Carolyn tried to keep her smile from fading. Though she had thought that she had camouflaged her feelings yesterday, it was obvious she had not. These men had realized that she was appalled by the sights and sounds of the hospital ward, and they had been betting on whether or not she’d return. How shallow she must have looked! Here they were, soldiers who had been wounded, and she—an able-bodied woman—was so weak that she couldn’t face them. Perhaps the Ladies’ Auxiliary had been right. Perhaps she had been useless. But that was about to change. These men deserved the best care, and she would give them nothing less.

“Now, gentlemen,” Carolyn said with the smile that had never failed to charm the young men of Canela, “don’t tell me y’all would hold it against a girl if she spent a couple extra minutes primping.” As she had hoped, the men exchanged grins. Carolyn lowered her voice to a conspiratorial level. “I shouldn’t tell you this. My granny would say that I was destroying the mystery, but the fact is, I wanted to wear my best perfume for you, and I had to look everywhere to find it.”

The man named Henry gave a triumphant crow. “I told you! You fellas were wrong.” He turned his head toward the doorway where Carolyn still stood, and her heart plummeted with pain as she realized the nature of his injuries. “C’mon over, honey. Let me be the first to smell that perfume.”

Carolyn kept the smile fixed on her face as she approached the blind man. Although Henry could not see her, the other patients could. “Here I am, Mr. Phillips,” she said, reading the name on the chart at the foot of his bed. She stood at his side, hoping that the scent that she had so liberally sprayed on her wrists and throat would overcome the smells of the sickroom.

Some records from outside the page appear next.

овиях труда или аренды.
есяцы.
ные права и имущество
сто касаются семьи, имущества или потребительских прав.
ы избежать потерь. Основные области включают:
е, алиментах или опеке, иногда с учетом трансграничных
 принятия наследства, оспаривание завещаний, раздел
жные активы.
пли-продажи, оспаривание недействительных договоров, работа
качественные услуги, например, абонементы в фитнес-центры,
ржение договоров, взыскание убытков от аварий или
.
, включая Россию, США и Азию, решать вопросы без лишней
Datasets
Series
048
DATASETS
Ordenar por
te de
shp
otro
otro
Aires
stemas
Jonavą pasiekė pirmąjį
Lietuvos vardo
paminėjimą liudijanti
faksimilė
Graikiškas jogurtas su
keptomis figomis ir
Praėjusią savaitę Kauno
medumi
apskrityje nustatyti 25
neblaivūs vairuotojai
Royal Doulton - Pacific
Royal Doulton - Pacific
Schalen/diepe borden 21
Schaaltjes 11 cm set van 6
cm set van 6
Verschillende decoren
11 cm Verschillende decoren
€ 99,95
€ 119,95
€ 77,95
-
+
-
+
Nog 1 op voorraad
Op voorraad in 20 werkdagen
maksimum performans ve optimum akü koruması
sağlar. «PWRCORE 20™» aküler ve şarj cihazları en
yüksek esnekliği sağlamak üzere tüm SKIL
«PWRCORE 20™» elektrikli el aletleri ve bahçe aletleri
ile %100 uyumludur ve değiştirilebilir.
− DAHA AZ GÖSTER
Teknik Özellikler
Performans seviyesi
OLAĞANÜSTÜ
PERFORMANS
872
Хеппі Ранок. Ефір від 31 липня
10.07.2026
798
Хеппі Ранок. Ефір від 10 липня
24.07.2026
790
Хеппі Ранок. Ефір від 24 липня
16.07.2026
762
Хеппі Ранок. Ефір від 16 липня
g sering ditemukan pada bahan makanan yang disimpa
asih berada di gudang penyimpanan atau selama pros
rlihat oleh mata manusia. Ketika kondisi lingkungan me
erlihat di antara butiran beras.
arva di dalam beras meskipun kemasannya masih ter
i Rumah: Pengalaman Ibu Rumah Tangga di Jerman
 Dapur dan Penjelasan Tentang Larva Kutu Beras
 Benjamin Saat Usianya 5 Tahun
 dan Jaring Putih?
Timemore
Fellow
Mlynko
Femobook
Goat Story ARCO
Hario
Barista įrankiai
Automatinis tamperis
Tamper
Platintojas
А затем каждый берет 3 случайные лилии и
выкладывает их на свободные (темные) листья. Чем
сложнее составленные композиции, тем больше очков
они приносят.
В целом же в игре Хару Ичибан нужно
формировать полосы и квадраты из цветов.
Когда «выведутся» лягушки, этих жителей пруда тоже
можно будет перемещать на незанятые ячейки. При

The room itself was lovely, its walls covered with a delicate green wallpaper, its oak floors gleaming from years of polish, its windows long and perfectly proportioned. Even crowded as it was with beds, the room was still beautiful. What was not beautiful was the stench of illness, medicine, and harsh cleaners.

“I’d be honored if you’d call me Henry,” the man said. He was older than the other patients, perhaps in his thirties, his accent telling Carolyn that he was English like her new roommate.

“I couldn’t do that, sir.” She stuck a thermometer into Henry’s mouth. “My granny wouldn’t approve. She always said a girl shouldn’t be too familiar with a gentleman the first time she met him.”

One of the other men chuckled. To Carolyn’s relief, the mood in the ward had lightened. Laughter, she had heard, was a healing force. Perhaps she could use that to help these men.

“Say, Nurse, can you settle an argument for us?” The man who asked the question lay two beds away from Henry.